Mr. Quabarl made a welcome diversion by asking what studies the new instructress proposed to inaugurate on the morrow.

"History to begin with," she informed him.
< 4 >

"Ah, history," he observed sagely; "now in teaching them history you must take care to interest them in what they learn. You must make them feel that they are being introduced to the life-stories of men and women who really lived — "

"I've told her all that," interposed Mrs. Quabarl.

"I teach history on the Schartz-Metterklume method," said the governess loftily.

"Ah, yes," said her listeners, thinking it expedient to assume an acquaintance at least with the name.

*

"What are you children doing out here?" demanded Mrs. Quabarl the next morning, on finding Irene sitting rather glumly at the head of the stairs, while her sister was perched in an attitude of depressed discomfort on the window-seat behind her, with a wolf-skin rug almost covering her.

"We are having a history lesson," came the unexpected reply. "I am supposed to be Rome, and Viola up there is the she-wolf; not a real wolf, but the figure of one that the Romans used to set store by — I forget why. Claude and Wilfrid have gone to fetch the shabby women."

"The shabby women?"

"Yes, they've got to carry them off. They didn't want to, but Miss Hope got one of father's fives-bats and said she'd give them a number nine spanking if they didn't, so they've gone to do it."

A loud, angry screaming from the direction of the lawn drew Mrs. Quabarl thither in hot haste, fearful lest the threatened castigation might even now be in process of infliction. The outcry, however, came principally from the two small daughters of the lodge-keeper, who were being hauled and pushed towards the house by the panting and dishevelled Claude and Wilfrid, whose task was rendered even more arduous by the incessant, if not very effectual, attacks of the captured maidens' small brother. The governess, fives-bat in hand, sat negligently on the stone balustrade, presiding over the scene with the cold impartiality of a Goddess of Battles. A furious and repeated chorus of "I'll tell muvver" rose from the lodge-children, but the lodge-mother, who was hard of hearing, was for the moment immersed in the preoccupation of her washtub.
< 5 >

After an apprehensive glance in the direction of the lodge (the good woman was gifted with the highly militant temper which is sometimes the privilege of deafness) Mrs. Quabarl flew indignantly to the rescue of the struggling captives.
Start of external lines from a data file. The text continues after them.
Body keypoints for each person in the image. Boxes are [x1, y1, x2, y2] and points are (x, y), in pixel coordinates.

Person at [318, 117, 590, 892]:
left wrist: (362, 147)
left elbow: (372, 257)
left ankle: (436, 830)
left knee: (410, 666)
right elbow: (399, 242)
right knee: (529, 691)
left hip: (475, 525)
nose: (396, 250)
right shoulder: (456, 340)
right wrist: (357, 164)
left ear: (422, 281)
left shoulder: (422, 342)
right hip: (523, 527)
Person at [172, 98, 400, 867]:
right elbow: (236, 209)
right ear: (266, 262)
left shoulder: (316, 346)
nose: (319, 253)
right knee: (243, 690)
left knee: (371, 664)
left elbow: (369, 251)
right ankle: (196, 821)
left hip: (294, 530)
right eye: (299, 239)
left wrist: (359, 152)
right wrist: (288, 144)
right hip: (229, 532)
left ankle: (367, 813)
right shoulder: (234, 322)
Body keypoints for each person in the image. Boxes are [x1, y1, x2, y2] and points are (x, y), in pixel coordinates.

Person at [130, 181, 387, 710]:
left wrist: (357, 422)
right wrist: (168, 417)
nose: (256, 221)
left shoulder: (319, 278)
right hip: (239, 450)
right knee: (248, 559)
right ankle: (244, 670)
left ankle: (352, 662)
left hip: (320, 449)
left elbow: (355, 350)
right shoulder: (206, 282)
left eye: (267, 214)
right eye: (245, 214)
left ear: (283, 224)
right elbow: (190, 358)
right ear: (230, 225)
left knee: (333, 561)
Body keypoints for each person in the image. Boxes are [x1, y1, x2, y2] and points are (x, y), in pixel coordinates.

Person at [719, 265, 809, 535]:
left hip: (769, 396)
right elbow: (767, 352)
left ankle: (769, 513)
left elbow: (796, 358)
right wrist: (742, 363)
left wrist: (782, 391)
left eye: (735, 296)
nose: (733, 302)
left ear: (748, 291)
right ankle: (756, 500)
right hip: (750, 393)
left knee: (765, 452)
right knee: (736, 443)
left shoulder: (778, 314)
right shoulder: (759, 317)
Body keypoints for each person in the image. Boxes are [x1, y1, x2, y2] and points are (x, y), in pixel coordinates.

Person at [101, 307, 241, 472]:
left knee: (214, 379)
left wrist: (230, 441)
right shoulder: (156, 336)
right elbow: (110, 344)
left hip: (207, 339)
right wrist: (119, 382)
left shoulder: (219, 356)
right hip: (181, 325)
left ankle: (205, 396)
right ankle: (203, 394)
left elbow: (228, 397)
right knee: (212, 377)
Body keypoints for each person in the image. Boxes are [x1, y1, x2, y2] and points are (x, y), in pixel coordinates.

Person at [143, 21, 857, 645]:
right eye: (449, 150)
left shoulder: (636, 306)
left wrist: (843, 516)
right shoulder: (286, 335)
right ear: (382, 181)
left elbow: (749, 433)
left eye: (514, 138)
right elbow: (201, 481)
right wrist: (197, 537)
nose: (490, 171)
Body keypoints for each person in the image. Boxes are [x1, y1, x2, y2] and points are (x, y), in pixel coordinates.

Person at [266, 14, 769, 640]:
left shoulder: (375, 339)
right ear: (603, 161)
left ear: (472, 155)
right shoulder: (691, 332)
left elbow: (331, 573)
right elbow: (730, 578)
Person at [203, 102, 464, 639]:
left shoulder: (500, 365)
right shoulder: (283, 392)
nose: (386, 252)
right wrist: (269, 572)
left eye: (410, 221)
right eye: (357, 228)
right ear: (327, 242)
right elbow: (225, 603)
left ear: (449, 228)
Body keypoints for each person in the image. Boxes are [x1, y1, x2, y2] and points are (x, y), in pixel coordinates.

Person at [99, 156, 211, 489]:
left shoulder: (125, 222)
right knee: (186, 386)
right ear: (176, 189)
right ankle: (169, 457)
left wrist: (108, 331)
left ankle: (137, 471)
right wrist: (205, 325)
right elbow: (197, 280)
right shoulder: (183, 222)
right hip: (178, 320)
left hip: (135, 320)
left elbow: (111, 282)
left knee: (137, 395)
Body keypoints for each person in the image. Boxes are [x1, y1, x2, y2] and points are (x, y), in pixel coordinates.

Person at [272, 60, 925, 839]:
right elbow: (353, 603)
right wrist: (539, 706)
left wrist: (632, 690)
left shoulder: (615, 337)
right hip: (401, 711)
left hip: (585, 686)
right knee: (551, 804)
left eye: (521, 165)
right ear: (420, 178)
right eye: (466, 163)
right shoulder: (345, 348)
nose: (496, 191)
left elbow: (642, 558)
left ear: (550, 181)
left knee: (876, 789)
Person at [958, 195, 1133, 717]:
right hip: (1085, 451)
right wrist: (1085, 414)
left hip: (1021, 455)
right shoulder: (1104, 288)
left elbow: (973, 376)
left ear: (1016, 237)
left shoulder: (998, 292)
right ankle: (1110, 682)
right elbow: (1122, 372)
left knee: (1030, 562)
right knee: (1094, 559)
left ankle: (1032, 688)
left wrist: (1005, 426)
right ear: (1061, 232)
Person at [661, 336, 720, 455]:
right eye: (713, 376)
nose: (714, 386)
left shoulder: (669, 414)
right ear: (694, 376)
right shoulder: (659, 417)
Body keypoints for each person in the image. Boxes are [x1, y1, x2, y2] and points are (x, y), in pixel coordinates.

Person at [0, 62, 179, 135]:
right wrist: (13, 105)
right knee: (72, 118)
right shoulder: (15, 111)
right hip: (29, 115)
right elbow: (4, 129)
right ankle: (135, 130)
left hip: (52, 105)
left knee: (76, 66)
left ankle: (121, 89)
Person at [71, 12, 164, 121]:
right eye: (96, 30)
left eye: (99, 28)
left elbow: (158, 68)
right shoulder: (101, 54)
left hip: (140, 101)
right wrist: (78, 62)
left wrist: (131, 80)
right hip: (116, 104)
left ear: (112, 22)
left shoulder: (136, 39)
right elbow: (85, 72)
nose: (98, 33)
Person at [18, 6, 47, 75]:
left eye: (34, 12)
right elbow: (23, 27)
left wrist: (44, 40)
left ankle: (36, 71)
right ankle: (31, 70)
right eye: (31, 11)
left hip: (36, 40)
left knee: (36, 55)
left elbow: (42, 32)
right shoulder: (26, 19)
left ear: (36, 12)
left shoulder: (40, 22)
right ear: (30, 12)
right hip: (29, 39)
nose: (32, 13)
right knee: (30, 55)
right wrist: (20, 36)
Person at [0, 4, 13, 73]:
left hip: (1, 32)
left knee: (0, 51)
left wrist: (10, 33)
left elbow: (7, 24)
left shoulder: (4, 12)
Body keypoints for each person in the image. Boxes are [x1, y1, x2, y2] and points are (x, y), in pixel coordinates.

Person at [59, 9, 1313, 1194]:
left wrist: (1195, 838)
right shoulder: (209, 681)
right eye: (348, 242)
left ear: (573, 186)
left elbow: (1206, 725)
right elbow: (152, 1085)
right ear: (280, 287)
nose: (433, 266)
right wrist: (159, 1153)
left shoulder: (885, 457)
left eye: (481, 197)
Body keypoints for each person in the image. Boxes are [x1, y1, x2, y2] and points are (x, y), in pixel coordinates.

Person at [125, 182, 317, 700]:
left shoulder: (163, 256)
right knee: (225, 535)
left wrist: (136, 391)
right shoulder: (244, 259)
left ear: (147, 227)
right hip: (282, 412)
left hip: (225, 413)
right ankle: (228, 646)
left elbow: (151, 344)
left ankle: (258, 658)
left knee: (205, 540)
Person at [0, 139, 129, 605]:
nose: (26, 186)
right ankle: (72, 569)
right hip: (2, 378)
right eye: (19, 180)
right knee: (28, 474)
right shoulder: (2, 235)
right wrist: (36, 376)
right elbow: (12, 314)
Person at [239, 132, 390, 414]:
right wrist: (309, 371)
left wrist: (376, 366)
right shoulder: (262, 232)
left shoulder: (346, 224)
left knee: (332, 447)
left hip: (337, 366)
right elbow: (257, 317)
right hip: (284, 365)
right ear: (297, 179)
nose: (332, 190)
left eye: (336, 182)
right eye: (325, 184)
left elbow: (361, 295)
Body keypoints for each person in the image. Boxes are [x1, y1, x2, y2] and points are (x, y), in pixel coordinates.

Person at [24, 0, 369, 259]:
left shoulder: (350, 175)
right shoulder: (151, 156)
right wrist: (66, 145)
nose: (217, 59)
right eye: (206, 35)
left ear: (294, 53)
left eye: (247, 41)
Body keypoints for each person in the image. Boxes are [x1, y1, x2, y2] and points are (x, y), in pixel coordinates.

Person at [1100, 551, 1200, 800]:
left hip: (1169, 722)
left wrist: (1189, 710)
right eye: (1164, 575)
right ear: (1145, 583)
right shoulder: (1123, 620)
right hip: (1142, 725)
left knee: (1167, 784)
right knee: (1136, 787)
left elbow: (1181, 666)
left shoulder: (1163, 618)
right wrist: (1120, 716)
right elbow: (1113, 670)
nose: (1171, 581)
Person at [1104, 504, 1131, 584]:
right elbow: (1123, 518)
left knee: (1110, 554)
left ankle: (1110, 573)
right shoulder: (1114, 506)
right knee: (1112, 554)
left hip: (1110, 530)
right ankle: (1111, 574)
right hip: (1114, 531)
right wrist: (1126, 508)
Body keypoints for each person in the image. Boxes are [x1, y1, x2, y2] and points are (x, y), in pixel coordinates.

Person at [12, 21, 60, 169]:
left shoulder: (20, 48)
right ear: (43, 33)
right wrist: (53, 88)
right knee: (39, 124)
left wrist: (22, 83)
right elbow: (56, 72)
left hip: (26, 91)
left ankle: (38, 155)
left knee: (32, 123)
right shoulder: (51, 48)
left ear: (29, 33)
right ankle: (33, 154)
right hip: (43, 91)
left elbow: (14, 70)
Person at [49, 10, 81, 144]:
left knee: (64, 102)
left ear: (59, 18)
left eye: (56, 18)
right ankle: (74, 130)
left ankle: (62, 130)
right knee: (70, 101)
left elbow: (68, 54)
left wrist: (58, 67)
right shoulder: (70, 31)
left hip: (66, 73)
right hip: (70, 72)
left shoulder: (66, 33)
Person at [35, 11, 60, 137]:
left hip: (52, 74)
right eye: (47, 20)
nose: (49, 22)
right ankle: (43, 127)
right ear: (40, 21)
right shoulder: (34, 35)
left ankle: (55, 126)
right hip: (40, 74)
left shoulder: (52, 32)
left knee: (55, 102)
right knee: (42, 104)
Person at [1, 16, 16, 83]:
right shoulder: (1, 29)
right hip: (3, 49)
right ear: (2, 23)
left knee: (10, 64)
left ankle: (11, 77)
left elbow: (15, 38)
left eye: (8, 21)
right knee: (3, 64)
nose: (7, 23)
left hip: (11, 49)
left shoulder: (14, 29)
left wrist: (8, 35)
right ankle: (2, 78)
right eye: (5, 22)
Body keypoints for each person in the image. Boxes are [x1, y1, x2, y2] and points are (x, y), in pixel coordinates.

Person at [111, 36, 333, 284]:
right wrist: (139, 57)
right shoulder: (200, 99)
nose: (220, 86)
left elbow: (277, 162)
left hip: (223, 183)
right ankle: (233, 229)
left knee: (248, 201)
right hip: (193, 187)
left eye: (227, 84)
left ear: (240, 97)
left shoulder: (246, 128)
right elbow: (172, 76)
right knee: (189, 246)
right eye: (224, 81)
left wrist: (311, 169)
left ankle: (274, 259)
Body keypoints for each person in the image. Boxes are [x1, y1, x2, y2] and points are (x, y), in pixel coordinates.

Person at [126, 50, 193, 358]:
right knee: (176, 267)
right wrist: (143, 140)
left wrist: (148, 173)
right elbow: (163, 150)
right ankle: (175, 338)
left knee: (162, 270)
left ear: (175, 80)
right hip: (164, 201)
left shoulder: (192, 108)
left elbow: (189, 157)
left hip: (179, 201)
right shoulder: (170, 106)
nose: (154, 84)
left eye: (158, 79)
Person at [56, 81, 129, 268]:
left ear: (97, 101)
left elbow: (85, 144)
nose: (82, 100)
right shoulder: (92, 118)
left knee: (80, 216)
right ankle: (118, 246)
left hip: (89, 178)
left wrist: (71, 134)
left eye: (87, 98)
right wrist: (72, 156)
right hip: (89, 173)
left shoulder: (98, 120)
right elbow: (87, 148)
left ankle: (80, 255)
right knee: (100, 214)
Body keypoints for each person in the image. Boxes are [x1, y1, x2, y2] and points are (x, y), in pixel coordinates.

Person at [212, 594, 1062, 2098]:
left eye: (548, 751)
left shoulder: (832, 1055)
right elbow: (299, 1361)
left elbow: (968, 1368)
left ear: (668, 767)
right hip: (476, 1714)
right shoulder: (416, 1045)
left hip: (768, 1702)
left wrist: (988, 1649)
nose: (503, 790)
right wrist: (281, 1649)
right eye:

"Wilfrid! Claude! Let those children go at once. Miss Hope, what on earth is the meaning of this scene?"

"Early Roman history; the Sabine Women, don't you know? It's the Schartz-Metterklume method to make children understand history by acting it themselves; fixes it in their memory, you know. Of course, if, thanks to your interference, your boys go through life thinking that the Sabine women ultimately escaped, I really cannot be held responsible."

"You may be very clever and modern, Miss Hope," said Mrs. Quabarl firmly, "but I should like you to leave here by the next train. Your luggage will be sent after you as soon as it arrives."

"I'm not certain exactly where I shall be for the next few days," said the dismissed instructress of youth; "you might keep my luggage till I wire my address. There are only a couple of trunks and some golf-clubs and a leopard cub."

"A leopard cub!" gasped Mrs. Quabarl. Even in her departure this extraordinary person seemed destined to leave a trail of embarrassment behind her.

"Well, it's rather left off being a cub; it's more than half-grown, you know. A fowl every day and a rabbit on Sundays is what it usually gets. Raw beef makes it too excitable. Don't trouble about getting the car for me, I'm rather inclined for a walk."

And Lady Carlotta strode out of the Quabarl horizon.

The advent of the genuine Miss Hope, who had made a mistake as to the day on which she was due to arrive, caused a turmoil which that good lady was quite unused to inspiring. Obviously the Quabarl family had been woefully befooled, but a certain amount of relief came with the knowledge.
< 6 >

"How tiresome for you, dear Carlotta," said her hostess, when the overdue guest ultimately arrived; "how very tiresome losing your train and having to stop overnight in a strange place."

"Oh dear, no," said Lady Carlotta; "not at all tiresome — for me."